•2•

299 30 10
                                    


İyi okumalar ♡♡♡

Yine saat sabahın beşi . Felix her zamanki gibi erkenden uyandı . Rutin işlerini gördükten sonra kahvaltısını yapmış ve evden çıkmıştı.

Üzerinde garip bir hiss vardı . Yıllar sonra dün ilk kez özel gücünü kullandığı için böyle olduğunu düşünüyordu .

Haklıydı .

Eğer bir karmaşık kendi gücünü uzun süre kullanmazsa ve uzun sürenin ardından ilk kez gücünü kullandığında büyük bir enerji kaybeder ve halsiz düşerdi . Hatta hasta bile ola bilirdi . Başka etkileri de görülmekteydi .

Ama  Felix çok daha güçlü olduğundan onda bunlar olmamıştı.

Ona kalsa özel gücünü kullanmayı hiç sevmezdi. Diğer normal insanlar gibi olmak istiyordu .
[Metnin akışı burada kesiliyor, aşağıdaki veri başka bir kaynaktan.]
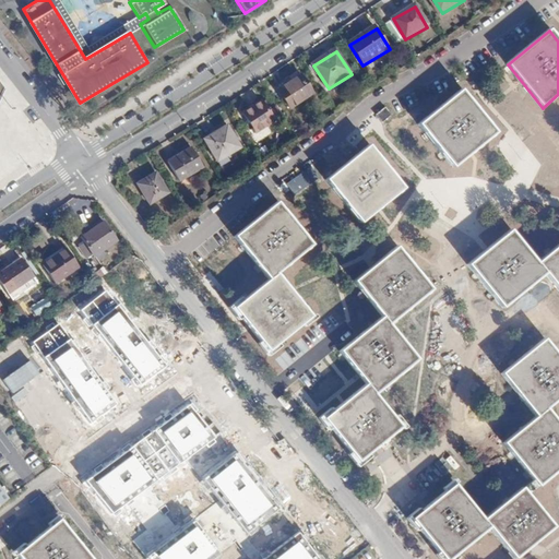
[(304,75),(280,90),(290,108),(314,93),(304,75)]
Ama mecbur dün kullanmıştı gücünü . Aslında bu gücünü kullanmasına gerek yoktu  . Her ne kadar arkadaşlarından ayrılalı uzun bir süre olsa da onları izliyor nerede olduklarını , nasıl olduklarını  biliyordu . Yani elini kolunu sallayarak Büroya gide bilir ve geri döndüyünü söyleye bilirdi . Onlar da onu hiç kuşkusuz kabul ederdi . Çünki onun gücüne ihtiyaçları vardı .

Her ne kadar onun gücünün ne olduğunu bilmeseler de onun ne kadar güçlü  olduğunu biliyorlardı.

Ama Felix bunu yapmamış içindeki oyuncu ruhuna engel olamamıştı. Oyun oynamayı , insanları kandırmayı çok severdi Felix .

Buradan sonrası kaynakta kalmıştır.